いつも以上にデレた
今回は短めです。
「ねぇグレイス、学校に行ってみる気はないかい?」
突然の問い掛けに、グレイスはきょとんとしつつももぐもぐと口の中のステーキを咀嚼し飲み込んだ。そして、わずかに前へと傾けていた体を正面のヨシュカに向けて端的に。
「何で?」
ふいに先程まで今までになく真面目な顔をしていたヨシュカが顔をしかめたかと思うと、出てくる出てくる。愚痴のオンパレードだった。

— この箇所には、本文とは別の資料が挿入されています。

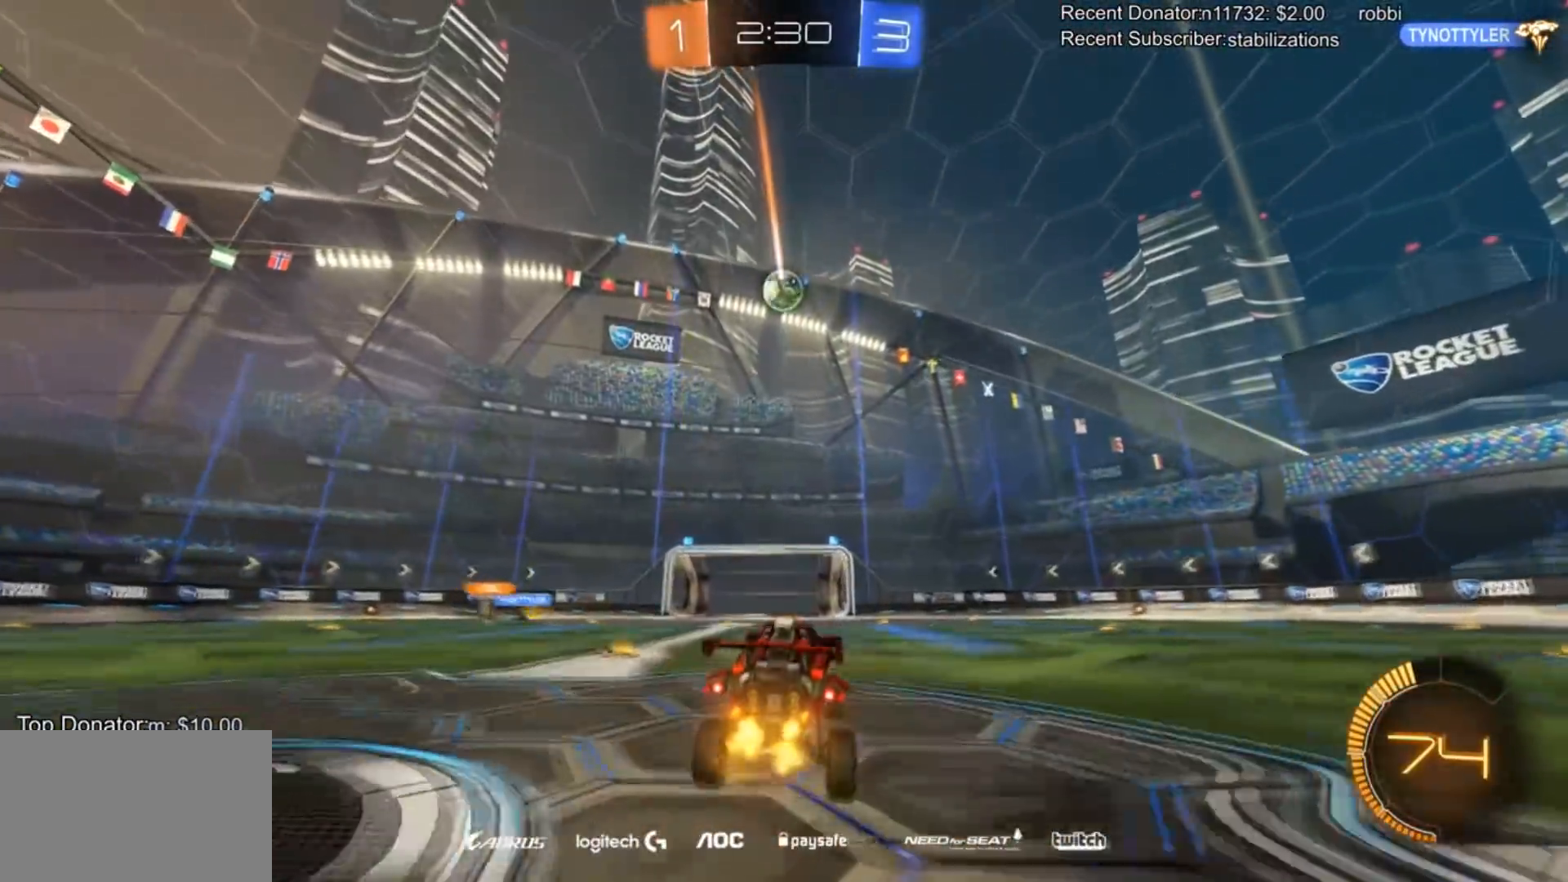
{"buttons": ["CROSS", "R2"], "left_stick": "down", "right_stick": "center", "events": [[33, "left_stick", "center"], [500, "CROSS", "down"], [500, "left_stick", "down"]]}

「聞いてよグレイス!僕は別に君を学校へなんて行かせたくないんだよ?それなのにこの前街に行ったときあの男に見つかっちゃってたみたいでさぁー、しかもグレイスと一緒にいたから僕が学生の年齢の子といることまでバレちゃって………中略Ⅰ………魔法だって勉強だって基本くらいなら僕にも教えられると思うし、実際僕も学校はほとんど行かなかったけど生活には困ってないし………中略Ⅱ………なのにあいつってば義務だから通わせろっていうんだよ!?」
漸く口が止まったものの未だ不満たらたらな様子のヨシュカに、グレイスは驚きつつも"あいつ"って誰だろうと呑気に考えていた。ヨシュカの話ぶりからするとかなり親しい間柄のように思えるが、どうなのだろうか。
「兄、あいつって誰?」
「あぁ、あいつは僕の昔の知り合いっていうか腐れ縁みたいな奴で今は国立の魔法学園の理事長をやってるんだ。だからもし君が学校に行きたいならそこに編入って形になるよ。僕としては通わなくても構わないよ?全寮制だからほとんど会えなくなるし……。あいつがうるさくなるだろうけど、まぁ無視できるしね」
君次第だよ、とそう言って笑ったヨシュカにグレイスは考え込む。この森に捨てられてから今までまともに会話していた人などヨシュカしかいなかった自分が学校などへ行っても大丈夫なのか。しかし、それ以前にヨシュカと離れることなど考えたくもなかった。
「兄と一緒なら、通ってもいい」
「え?その言葉はかなり嬉しいんだけどできるかな……」
「無理なら行かない」
いつになく頑とした言い方にヨシュカはあいつに聞いてみると返事をした。その顔もまたいつになく緩んでいた。
読了ありがとうございました。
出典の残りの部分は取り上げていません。